====== Фрагмент страницы ======
Главная > О Маршаке > Б. Сарнов "Самуил Маршак"


Б. Сарнов

Самуил Маршак
Очерк поэзии

Глава вторая
И в музыку преобразили шум...

2

Духовный и образный строй поэзии С. Маршака формировался словно бы вне этой поэтической атмосферы. По его признанию, в русской поэзии тех лет ему близки были только два поэта: Блок, а еще больше - Бунин.

Вероятно, уже тогда Маршак мог бы сказать о своих художественных принципах и вкусах словами, которые полвека спустя облек в чеканную и категорическую формулу:

Полные жаркого чувства,
Статуи холодны.
От пламени стены искусства
Коробиться не должны...

Это глубокое убеждение никогда не мешало Маршаку с любовью и восхищением признавать несомненную ценность и подлинность стихов, бесконечно далеких от его эстетического идеала. Напомню строки, посвященные им Марине Цветаевой:

Тебя мы слышим в каждой фразе,
Где спор ведут между собой
Цветной узор славянской вязи
С цыганской страстной ворожбой.

Но так отчетливо видна,
Едва одета легкой тканью,
Душа, открытая страданью,
Страстям открытая до дна...

Тут нет ни противоречия, ни всеядности.

Маршак не раз высказывал иронически-пренебрежительное отношение к вспыхивающим время от времени спорам "о новых и классических размерах, о старых рифмах и созвучьях новых". Вероятно, уже в ту пору, когда только складывались его эстетические вкусы и принципы, он мог бы присоединиться к словам Пастернака:

"Портретист, пейзажист, жанрист, натюрмортист? Символист, акмеист, футурист? Что за убийственный жаргон! Ясно, что это - наука, которая классифицирует воздушные шары по тому признаку, где и как располагаются в них дыры, мешающие летать".

Но как бы то ни было, с интересом и уважением следя за работой своих сверстников и младших современников, Маршак сразу, решительно и на всю жизнь избрал свой, особый путь. Ориентирами на этом пути ему служили имена в ту пору не модные: Пушкин... Некрасов... Тютчев.
====== Набор строк ======
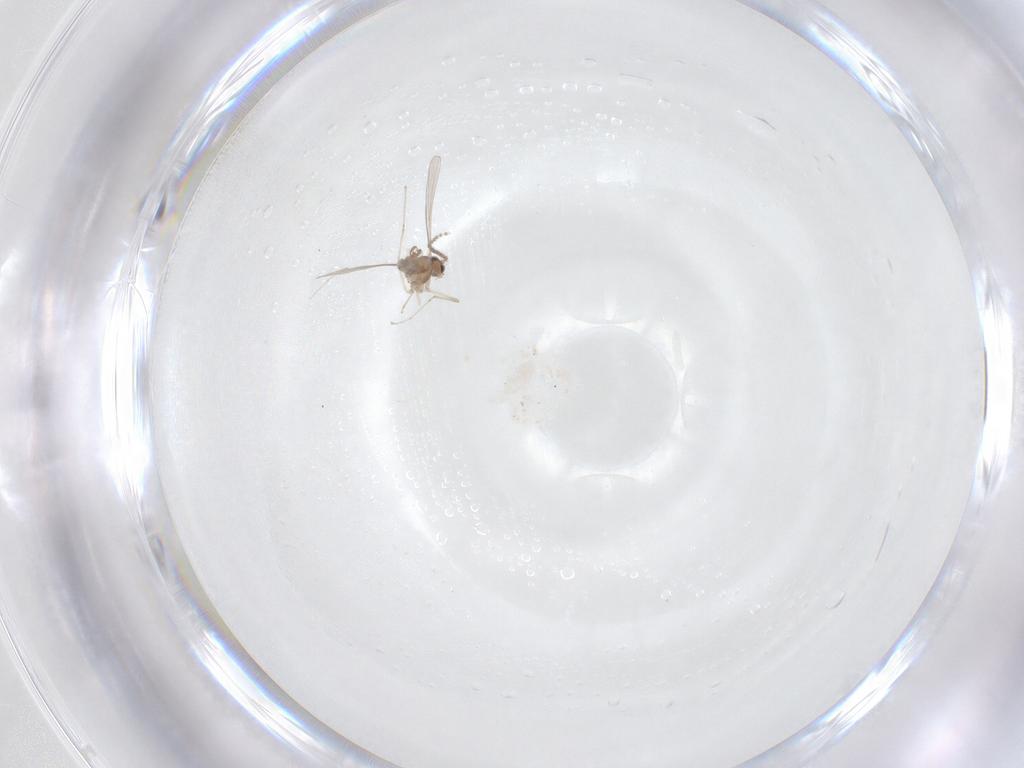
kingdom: Animalia
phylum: Arthropoda
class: Insecta
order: Diptera
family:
======
Задание:
Можешь привести ещё раз весь фрагмент страницы слово в слово, ничего не меняя? Строки к этому отношения не имеют.

Результат:
Главная > О Маршаке > Б. Сарнов "Самуил Маршак"


Б. Сарнов

Самуил Маршак
Очерк поэзии

Глава вторая
И в музыку преобразили шум...

2

Духовный и образный строй поэзии С. Маршака формировался словно бы вне этой поэтической атмосферы. По его признанию, в русской поэзии тех лет ему близки были только два поэта: Блок, а еще больше - Бунин.

Вероятно, уже тогда Маршак мог бы сказать о своих художественных принципах и вкусах словами, которые полвека спустя облек в чеканную и категорическую формулу:

Полные жаркого чувства,
Статуи холодны.
От пламени стены искусства
Коробиться не должны...

Это глубокое убеждение никогда не мешало Маршаку с любовью и восхищением признавать несомненную ценность и подлинность стихов, бесконечно далеких от его эстетического идеала. Напомню строки, посвященные им Марине Цветаевой:

Тебя мы слышим в каждой фразе,
Где спор ведут между собой
Цветной узор славянской вязи
С цыганской страстной ворожбой.

Но так отчетливо видна,
Едва одета легкой тканью,
Душа, открытая страданью,
Страстям открытая до дна...

Тут нет ни противоречия, ни всеядности.

Маршак не раз высказывал иронически-пренебрежительное отношение к вспыхивающим время от времени спорам "о новых и классических размерах, о старых рифмах и созвучьях новых". Вероятно, уже в ту пору, когда только складывались его эстетические вкусы и принципы, он мог бы присоединиться к словам Пастернака:

"Портретист, пейзажист, жанрист, натюрмортист? Символист, акмеист, футурист? Что за убийственный жаргон! Ясно, что это - наука, которая классифицирует воздушные шары по тому признаку, где и как располагаются в них дыры, мешающие летать".

Но как бы то ни было, с интересом и уважением следя за работой своих сверстников и младших современников, Маршак сразу, решительно и на всю жизнь избрал свой, особый путь. Ориентирами на этом пути ему служили имена в ту пору не модные: Пушкин... Некрасов... Тютчев.